Released on April 6, 2023
Back to episode listIn a recent episode of the MicroBinfie podcast, Dr. Jennifer Lu and Natalia Rincon from Johns Hopkins University's Center for Computational Biology joined us to discuss Kraken, a taxonomic classification software, and the associated software suite. As key members of the Kraken software development team, they provided insights into the evolution and functionality of Kraken and its surrounding tools.
The discussion began with an overview of the original Kraken, which employs an exact k-mer matching process. Interestingly, the design is inspired by jellyfish, using a k-mer size of 31. Kraken Unique is a variant that introduces a unique k-mer counting column, allowing users to determine how many unique k-mers are covered by each read. This provides an additional method for verifying microbial identification.
Kraken 2 was created to handle larger databases efficiently. It does so by using a probabilistic data structure and minimizers, which help map k-mers to shorter sequence sizes. This advancement enables more robust analyses, particularly useful in microbiome research and pathogen detection.
Kraken is recognized for its utility in microbiome analysis, notably in pathogen detection. However, the accuracy of its results heavily depends on the genomic data available in its database. This underscores the emphasis on bacterial and viral data. For infectious pathogen detection, Kraken 1 Unique is combined with Bracken to estimate the abundance of species present.
The developers highlighted the importance of understanding the availability of genomic data within the database. The accuracy of the results is contingent upon this data, making it crucial for users to ensure the database is comprehensive and up-to-date.
Kraken is widely used in bioinformatics beyond metagenomics. For instance, it can treat a single genome as a metagenome to conduct quality control analyses. In scenarios with conflicting taxa in the reads, Kraken's results help identify the presence of contamination, thus proving essential in sample analysis.

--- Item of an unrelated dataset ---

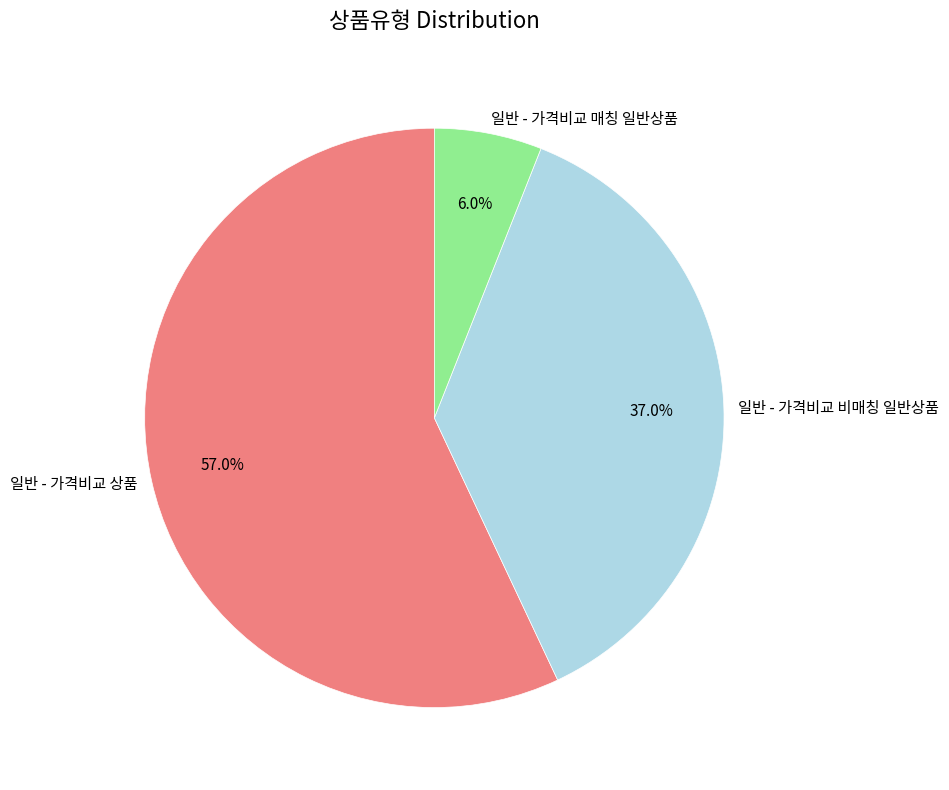

Which slice represents more than half of the pie?

일반 - 가격비교 상품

The team elaborated on uses of Kraken in contamination work. They detect contamination in pathogen genomes by comparing them against bacteria, human genomes, and databases of vertebrates and plants. For example, they have identified sequences contaminating eukaryotic pathogen genomes, originating from hosts like chicken or cow.

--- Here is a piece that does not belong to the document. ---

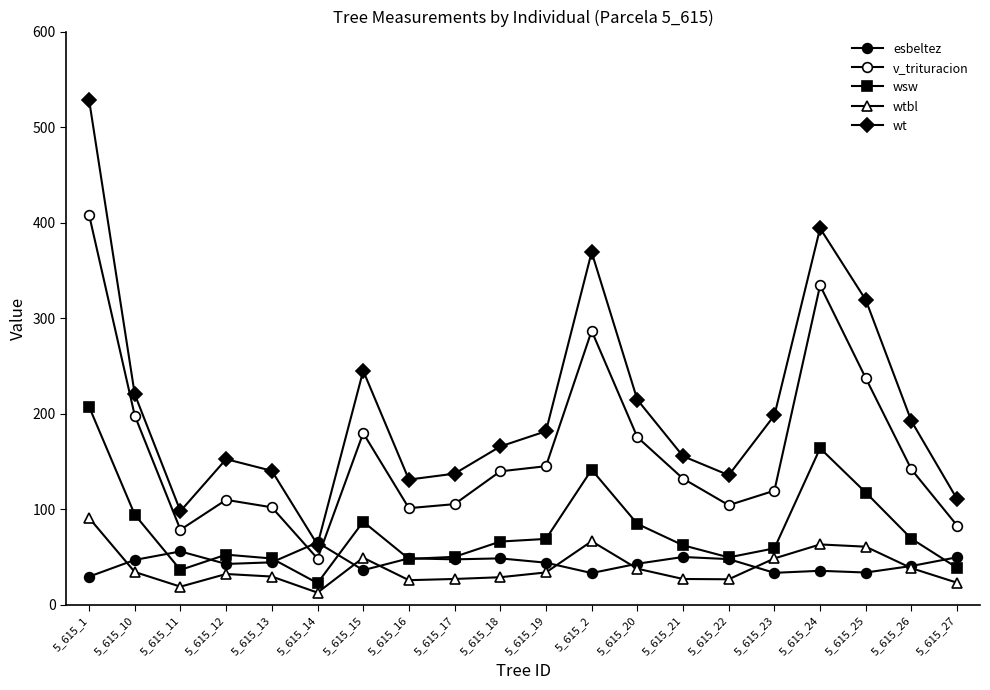

True or false: wsw and wt cross at least once.

False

Looking ahead, the Kraken team intends to:
They recognize the growing need to reduce database sizes as more genomes become available and are exploring indexing and sketching techniques to address this.
Kraken remains an indispensable tool for metagenomic analysis and pathogen detection. As it continues to evolve, the Kraken team advises users to prioritize accurate data for effective pathogen identification and classification.
[Note: Terms such as k-mer, probabilistic data structure, and specific tools like Bracken have been italicized to indicate their scientific and technical nature.]
The podcast discusses the Kraken software suite, a taxonomic classification tool used for metagenomic analysis.
Kraken Versions and Tools:
Additional Tools:
Challenges and Methodologies:
Applications:
Future Directions:
This discussion highlights how Kraken and its associated tools are pivotal in microbial bioinformatics for metagenomic and pathogen detection analyses, while also outlining ongoing challenges in data management and accuracy enhancements.